* **Task to carry out**:
Output every record word for word, minus the pictures.

* **Exercise input**:
^^^^
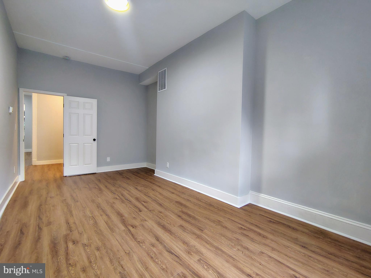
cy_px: 139
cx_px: 186
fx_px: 171
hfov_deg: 94.5
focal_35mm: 16
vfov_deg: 78.1
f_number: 2.2
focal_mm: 2.13
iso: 428
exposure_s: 1/24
^^^^
* **Exercise result**:
cy_px: 139
cx_px: 186
fx_px: 171
hfov_deg: 94.5
focal_35mm: 16
vfov_deg: 78.1
f_number: 2.2
focal_mm: 2.13
iso: 428
exposure_s: 1/24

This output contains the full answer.